D. LEOB: They all have teats here to be able to milk. They're hooked up in the summer time to water, to a steady flow of water. So you could milk them by hand, or it's just like milking a cow, or it feels like milking a cow. Or you can put the machines on and milk the cows with the machine.
COHEN: The Leobs still do what they call real farm work. They grow 250 acres of crops, 125 acres of hay, and board 100 head of cattle. They sell Christmas trees, pumpkins and strawberries direct to the public. But how does it all compare to making milk?
D. LEOB: This is our fourth year now that the cows have been gone, and no, we're not making as good a living as we were milking cows. But it looks a lot more futuristic. The cows, we knew how far we could go. We didn't see an opportunity to improve that any further than where we were. This leaves more opportunity for more growth.

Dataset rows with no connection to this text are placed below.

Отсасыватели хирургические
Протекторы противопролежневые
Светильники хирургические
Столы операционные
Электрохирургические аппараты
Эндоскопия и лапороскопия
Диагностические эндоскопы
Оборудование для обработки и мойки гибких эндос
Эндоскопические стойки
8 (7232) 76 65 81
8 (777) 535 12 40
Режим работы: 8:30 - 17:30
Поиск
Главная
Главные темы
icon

COHEN: When you drive up to the Leobs' red barn, there are a group of cow faces looking out the window. But their eyes don't blink and their heads don't turn. Although it may seem like a sad day when real cows are replaced by wooden ones, the people coming to visit don't seem to mind. After all, the coffee's good and the syrup is sweet. And getting near a working farm is becoming a rare enough experience that people are willing to pay for it. For Living on Earth, I'm Nancy Cohen in Hancock, Massachusetts.